Я уткнулся лицом в ее теплый, еще пахнущий сном живот и попросил:
– Давай хотя бы разминку сами проведем?
Она расхохоталась. Я обнял ее покрепче и повалил на подушки.
Еще не было и восьми. Воздух бы пронзительный, морозный. Я отдал Алине толстовку, единственную теплую вещь у нас двоих, а сам, натянув на себя пару футболок, укутался в плед. Мы обошли соседние домики и оказались на высокой полянке.
Лия, одетая в теплый спортивный костюм, вязаную шапочку и маленькие ботиночки на плоской подошве, кивнула нам в ответ на наше «доброе утро» и жестом пригласила присоединяться к ней. Она делала упражнения, держась одной рукой за деревянный заборчик. Откуда-то доносилась ритмичная музыка, я огляделся и увидел на земле рядом с ней какой-то музыкальный прибор, издававший эти бодрые звуки. Привычными спортивными движениями она двигалась в такт музыки, и если бы не холод, от которого у меня сразу защипало лицо и окостенели ноги, я с удовольствием понаблюдал бы за тем, как она по-балетному склонялась то вправо, то влево, изгибалась до самой земли, так что ее шапочка касалась травы, а ноги, как ножницы, разлетались в воздухе. Мишаня стоял неподалеку. Он со злостью вскидывал руки кверху и кряхтел. Была ли это своего рода зарядка, или он просто пытался проснуться и прийти в себя после тяжелой ночи, я не знал; мы молча поздоровались с ним за руку.
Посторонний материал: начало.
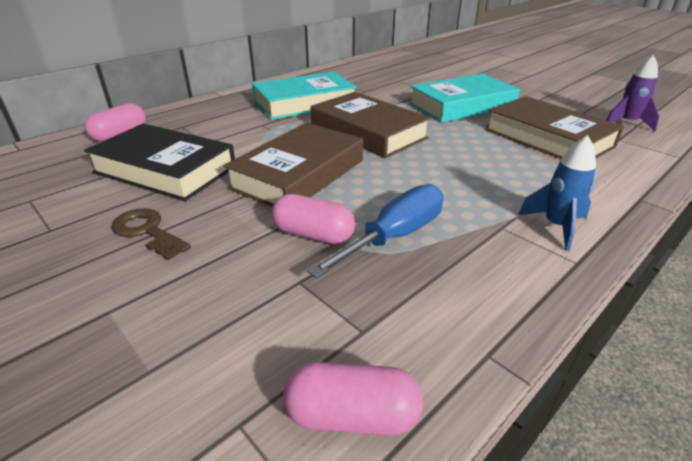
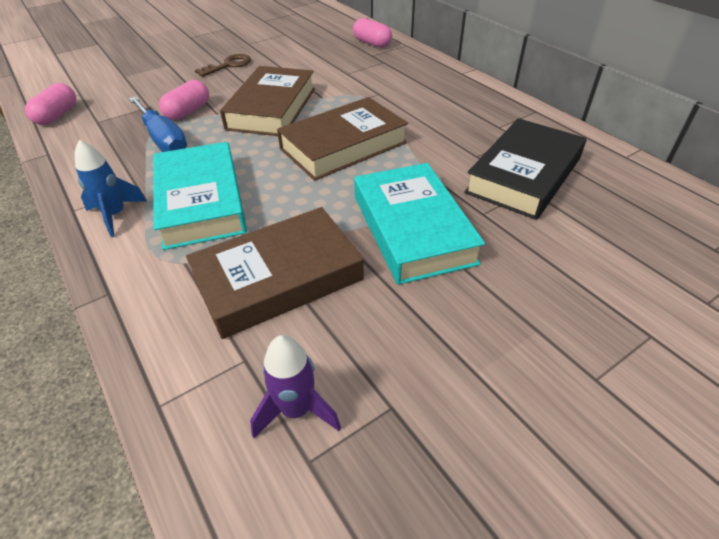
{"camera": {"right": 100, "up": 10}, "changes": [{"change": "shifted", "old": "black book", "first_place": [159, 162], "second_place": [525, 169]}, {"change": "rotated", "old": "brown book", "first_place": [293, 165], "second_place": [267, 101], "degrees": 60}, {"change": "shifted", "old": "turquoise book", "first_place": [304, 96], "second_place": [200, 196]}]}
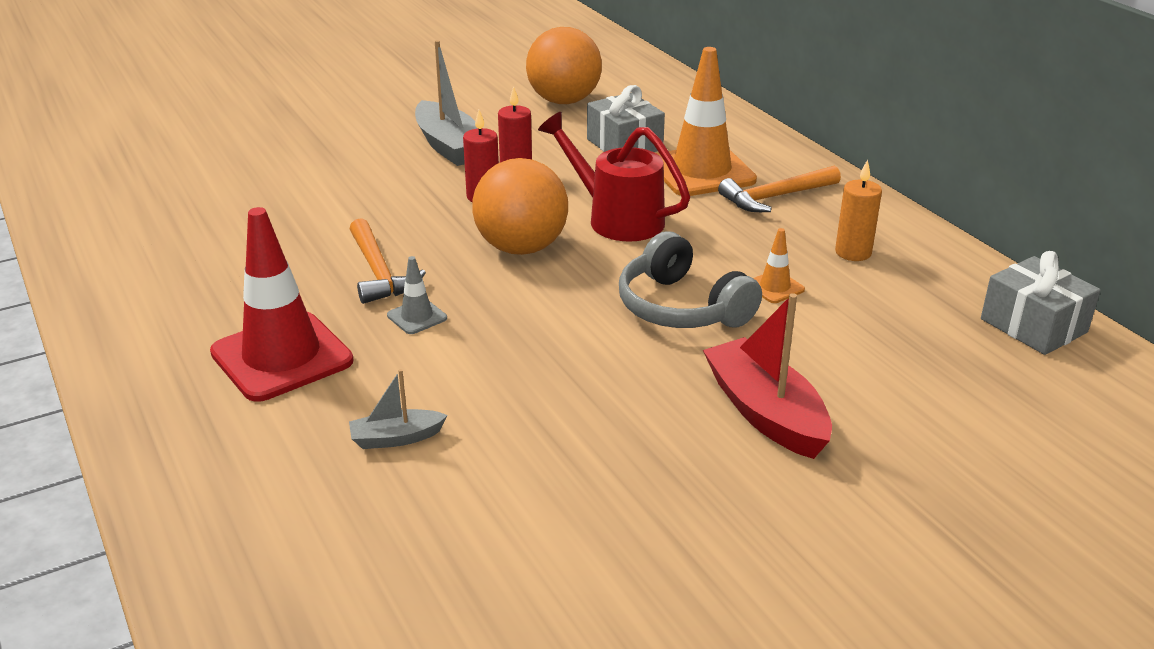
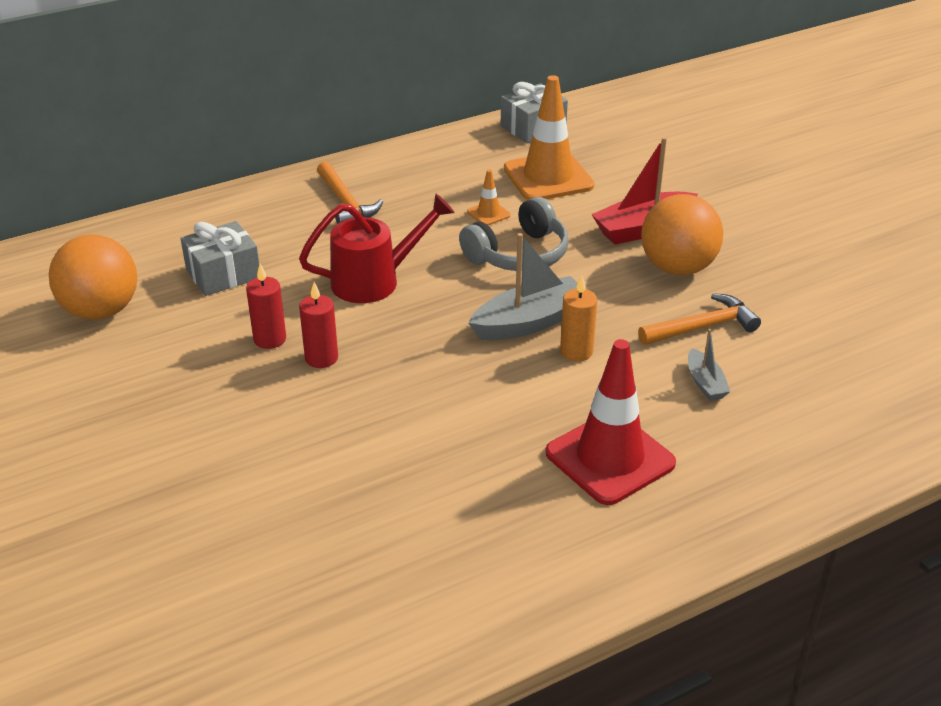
{"camera": {"right": -90, "up": 5}, "changes": [{"change": "shifted", "old": "orange hammer", "first_place": [388, 261], "second_place": [699, 319]}, {"change": "gone", "old": "grey traffic cone", "first_place": [417, 295]}, {"change": "shifted", "old": "grey boat", "first_place": [446, 103], "second_place": [523, 286]}, {"change": "shifted", "old": "orange ball", "first_place": [520, 206], "second_place": [682, 234]}, {"change": "rotated", "old": "red watering can", "first_place": [614, 177], "second_place": [377, 248], "degrees": -150}, {"change": "shifted", "old": "orange traffic cone", "first_place": [706, 121], "second_place": [549, 137]}, {"change": "shifted", "old": "orange candle", "first_place": [858, 210], "second_place": [578, 318]}]}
Я натянул плед повыше, к заледеневшим уже ушам, и посмотрел на Алину. Она, бедненькая, стояла как ощипанный птенец посреди ненастья. Ноги ее в летних туфельках тонули в мокрой траве, юбка трепалась на ветру, облепляя икры прозрачной от влаги материей. Она улыбалась посиневшими губами и хотела как-то приступить к зарядке вместе с сестрой, но от холода не могла и пошевелиться, и только стояла на месте, вытянувшись в струну, стуча зубами и пряча пальцы в длинные рукава моей толстовки.
– Иди в дом, – сказал я ей.
Но она замотала головой и продолжала стоять с улыбкой на трясущемся лице.
– Вы бы хоть посмотрели, какая здесь красота! – обернулась к нам Лия.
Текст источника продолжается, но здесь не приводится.